The Counties Manukau District Health Board's Health Science Academies are an outstanding Supreme Winner of this year's ANZ New Zealand & EEO Trust Work & Life Awards. The winning programme has led to many south Auckland secondary school students learning that becoming a fully qualified medical professional can be more than just a dream.
The Work & Life Awards celebrate diversity and innovative responses to tomorrow's employment challenges. The Equal Employment Opportunties Trust says the success of a workplace is not just about offices or building sites - it's also about communities, families and encouraging those who are just beginning their career path to achieve in their chosen work force.
Nurturing a medical workforce.
The CMDHB's academies were kick-started in late 2009 with a philanthropic grant of one million dollars from the Tindall Foundation. The academies aim is to grow Maori and Pacific health professionals in south Auckland via a pipeline approach. This is in response to a looming shortage of medical staff throughout the region, alongside an increasing demand for health services. Tangaroa College and James Cook High School were chosen and the first academies were opened last year. School principals, career advisors, tertiary providers and science teachers worked with the DHB to develop a more science and health specific curriculum for the students selected for the academies.
This model is a first for the country and the enthusiasm from the students and their families has surpassed expectations and led to a higher demand from budding clinicians. Teachers have reported increased student achievement due to the focused environment, additional teaching/tutoring in science subjects and the value of being specially selected to be an academy member. The DHB's ultimate aim is for these students to continue with their studies at a tertiary level and then work in the local health sector. The programme is so popular that lots of students are now asking to be considered for future heath science academies in south Auckland schools.
The judges were impressed with the way the DHB had identified an issue with the workforce and had the foresight to address it over a number of years.
"It is a great example of taking a long term approach to positive change within the organisation."
That's from a judge, Neil Porteous, who is the CEO of Elevator Group which specializes in recruitment for people with disabilities. "The way that the CMDHB has engaged with the community to meet the diversity needs of the workforce is impressive. This was evident during the interview process where we had the opportunity to speak to community leaders from schools, the health sector and most importantly a number of students who are currently participating in the programme."

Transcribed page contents
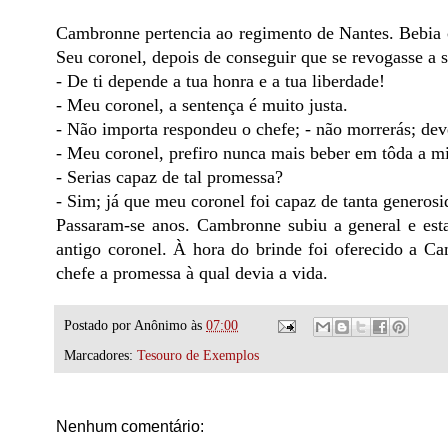
Cambronne pertencia ao regimento de Nantes. Bebia 
Seu coronel, depois de conseguir que se revogasse a 
- De ti depende a tua honra e a tua liberdade!
- Meu coronel, a sentença é muito justa.
- Não importa respondeu o chefe; - não morrerás; dev
- Meu coronel, prefiro nunca mais beber em tôda a m
- Serias capaz de tal promessa?
- Sim; já que meu coronel foi capaz de tanta generosi
Passaram-se anos. Cambronne subiu a general e es
antigo coronel. À hora do brinde foi oferecido a C
chefe a promessa à qual devia a vida.
Postado por
Anônimo
às
07:00
Marcadores:
Tesouro de Exemplos
Nenhum comentário: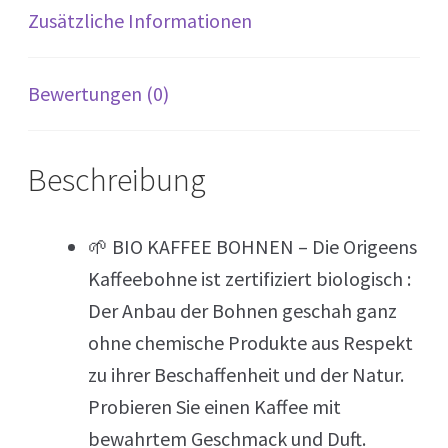
Zusätzliche Informationen
Bewertungen (0)
Beschreibung
🌱 BIO KAFFEE BOHNEN – Die Origeens
Kaffeebohne ist zertifiziert biologisch :
Der Anbau der Bohnen geschah ganz
ohne chemische Produkte aus Respekt
zu ihrer Beschaffenheit und der Natur.
Probieren Sie einen Kaffee mit
bewahrtem Geschmack und Duft.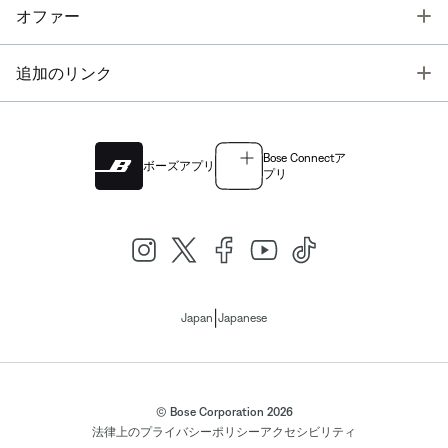
T
オファー
T
追加のリンク
Bose Connectア
ボーズアプリ
プリ
|
Japan
Japanese
© Bose Corporation 2026
法律上の
プライバシーポリシー
アクセシビリティ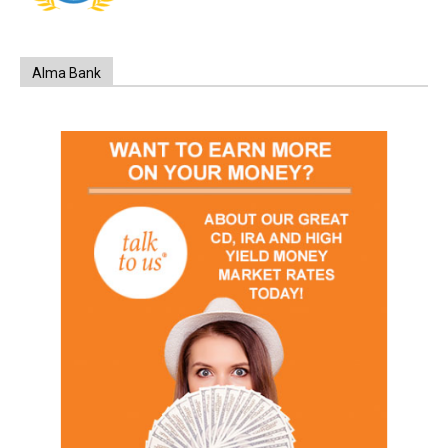
Alma Bank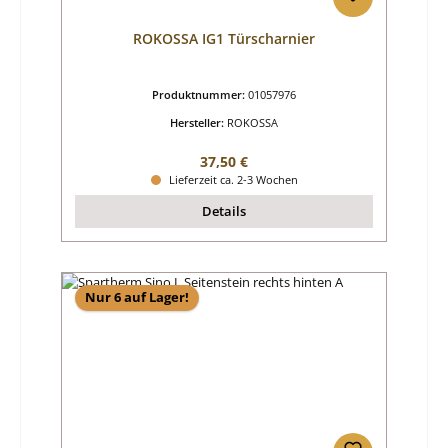
ROKOSSA IG1 Türscharnier
Produktnummer:
01057976
Hersteller:
ROKOSSA
Regulärer Preis:
37,50 €
Lieferzeit ca. 2-3 Wochen
Details
Nur 6 auf Lager!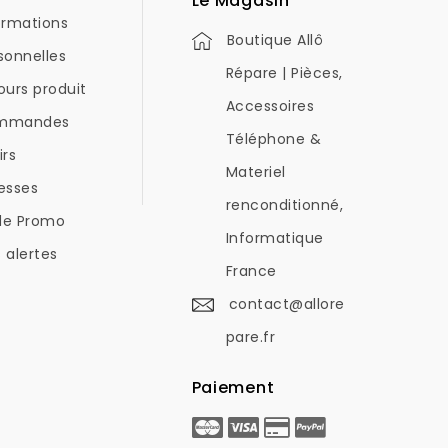
Le Magasin
ormations
Boutique Allô
sonnelles
Répare | Pièces,
ours produit
Accessoires
mmandes
Téléphone &
irs
Materiel
esses
renconditionné,
de Promo
Informatique
 alertes
France
contact@allore
pare.fr
Paiement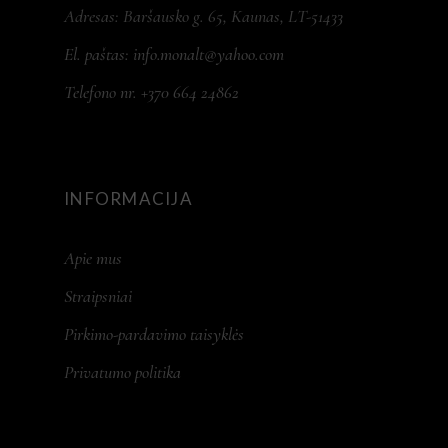
Adresas: Baršausko g. 65, Kaunas, LT-51433
El. paštas:
info.monalt@yahoo.com
Telefono nr. +370 664 24862
INFORMACIJA
Apie mus
Straipsniai
Pirkimo-pardavimo taisyklės
Privatumo politika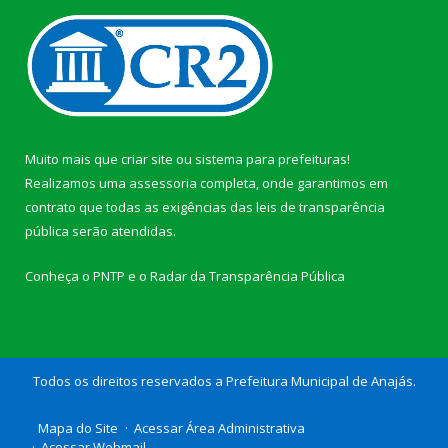
Muito mais que
criar site
ou
sistema para prefeituras
!
Realizamos uma
assessoria
completa, onde garantimos em
contrato que todas as exigências das
leis de transparência
pública
serão atendidas.
Conheça o
PNTP
e o
Radar da Transparência Pública
Todos os direitos reservados a Prefeitura Municipal de Anajás.
Mapa do Site
Acessar Área Administrativa
Acessar Webmail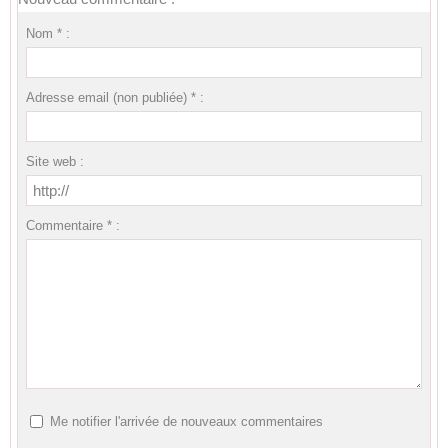
Nom * :
Adresse email (non publiée) * :
Site web :
Commentaire * :
Me notifier l'arrivée de nouveaux commentaires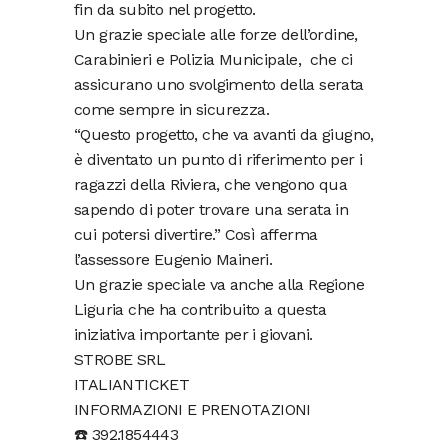
fin da subito nel progetto.
Un grazie speciale alle forze dell’ordine,
Carabinieri e Polizia Municipale, che ci
assicurano uno svolgimento della serata
come sempre in sicurezza.
“Questo progetto, che va avanti da giugno,
è diventato un punto di riferimento per i
ragazzi della Riviera, che vengono qua
sapendo di poter trovare una serata in
cui potersi divertire.” Così afferma
l’assessore Eugenio Maineri.
Un grazie speciale va anche alla Regione
Liguria che ha contribuito a questa
iniziativa importante per i giovani.
STROBE SRL
ITALIANTICKET
INFORMAZIONI E PRENOTAZIONI
☎️ 392.1854443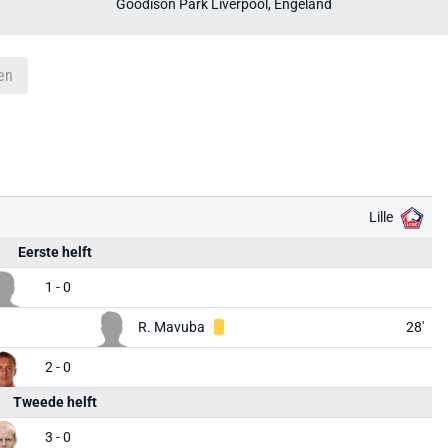
Goodison Park Liverpool, Engeland
en
Lille
Eerste helft
1 - 0
R. Mavuba
28'
2 - 0
Tweede helft
3 - 0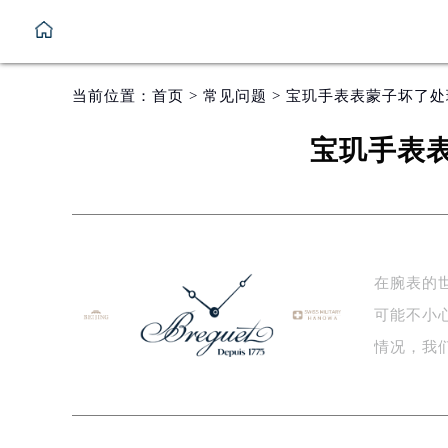
当前位置：
首页
>
常见问题
> 宝玑手表表蒙子坏了
宝玑手表
在腕表的
可能不小
情况，我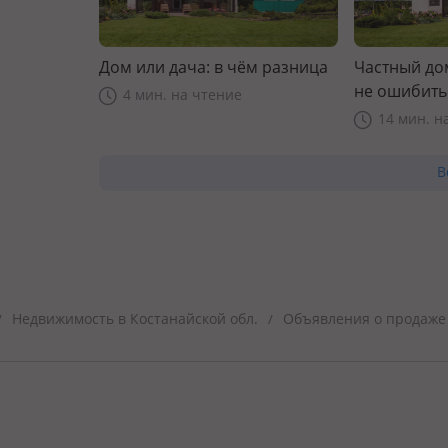
Дом или дача: в чём разница
Частный дом
не ошибить
4 мин. на чтение
14 мин. н
В
Недвижимость в Костанайской обл.
Объявления о продаже 
/
/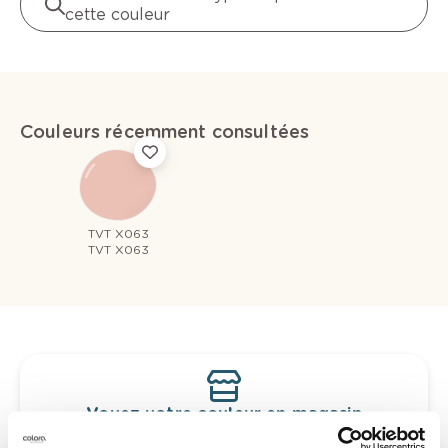
cette couleur
Couleurs récemment consultées
TVT X063
TVT X063
Voyez votre couleur en magasin
Découvrez des échantillons de votre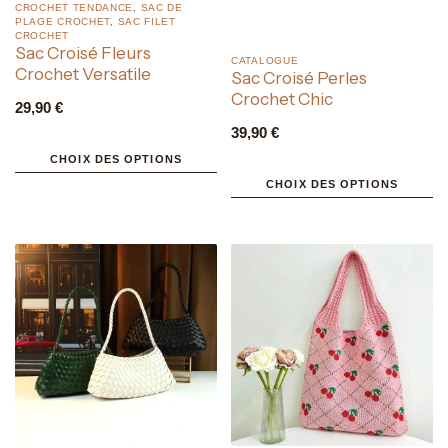
CROCHET TENDANCE
,
SAC DE
PLAGE CROCHET
,
SAC FILET
CROCHET
Sac Croisé Fleurs
CATALOGUE
Crochet Versatile
Sac Croisé Perles
Crochet Chic
29,90
€
39,90
€
CHOIX DES OPTIONS
CHOIX DES OPTIONS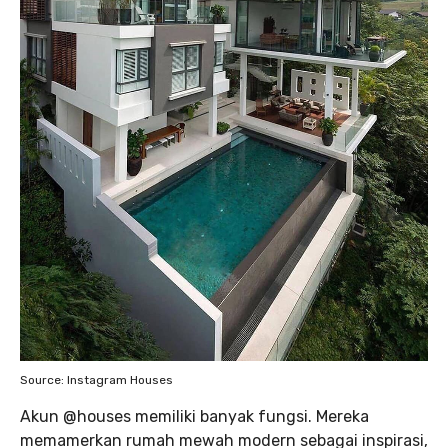
Source: Instagram Houses
Akun @houses memiliki banyak fungsi. Mereka
memamerkan rumah mewah modern sebagai inspirasi,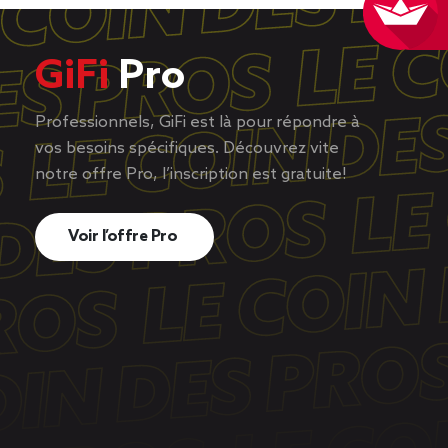
GiFi
Pro
Professionnels, GiFi est là pour répondre à
vos besoins spécifiques. Découvrez vite
notre offre Pro, l’inscription est gratuite!
Voir l’offre Pro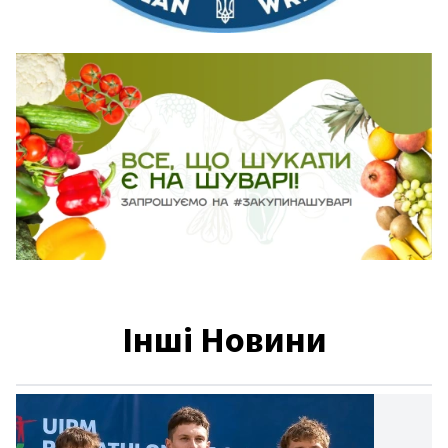
Інші Новини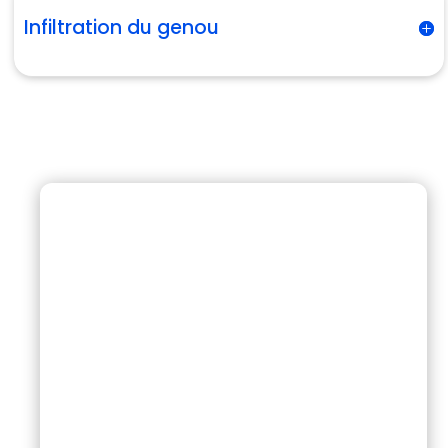
Infiltration du genou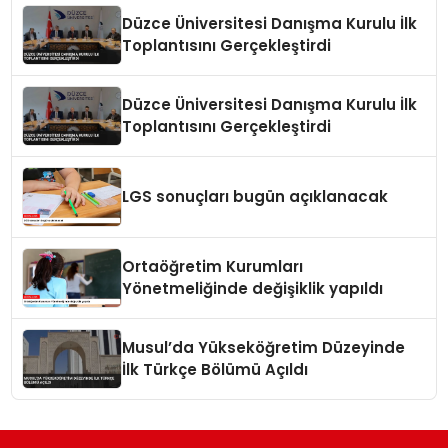
Düzce Üniversitesi Danışma Kurulu İlk
Toplantısını Gerçekleştirdi
Düzce Üniversitesi Danışma Kurulu İlk
Toplantısını Gerçekleştirdi
LGS sonuçları bugün açıklanacak
Ortaöğretim Kurumları
Yönetmeliğinde değişiklik yapıldı
Musul’da Yükseköğretim Düzeyinde
İlk Türkçe Bölümü Açıldı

### [ASSIGNMENT 1]
Summarize the article about the Health Science Academies in two sentences.
### [ASSIGNMENT 2]
Duplicate the part of the article about the Health Science Academies starting with "The Counties Manukau" and going on through "chosen work force.".

### [RESPONSE 1]
The Counties Manukau District Health Board's Health Science Academies, started in late 2009 with a one-million-dollar grant from the Tindall Foundation to grow Maori and Pacific health professionals in south Auckland, are a Supreme Winner of this year's ANZ New Zealand & EEO Trust Work & Life Awards. Opened at Tangaroa College and James Cook High School, the academies have led to increased student achievement and demand, and the judges were impressed that the DHB identified a workforce issue and addressed it over a number of years.

### [RESPONSE 2]
The Counties Manukau District Health Board's Health Science Academies are an outstanding Supreme Winner of this year's ANZ New Zealand & EEO Trust Work & Life Awards. The winning programme has led to many south Auckland secondary school students learning that becoming a fully qualified medical professional can be more than just a dream.
The Work & Life Awards celebrate diversity and innovative responses to tomorrow's employment challenges. The Equal Employment Opportunties Trust says the success of a workplace is not just about offices or building sites - it's also about communities, families and encouraging those who are just beginning their career path to achieve in their chosen work force.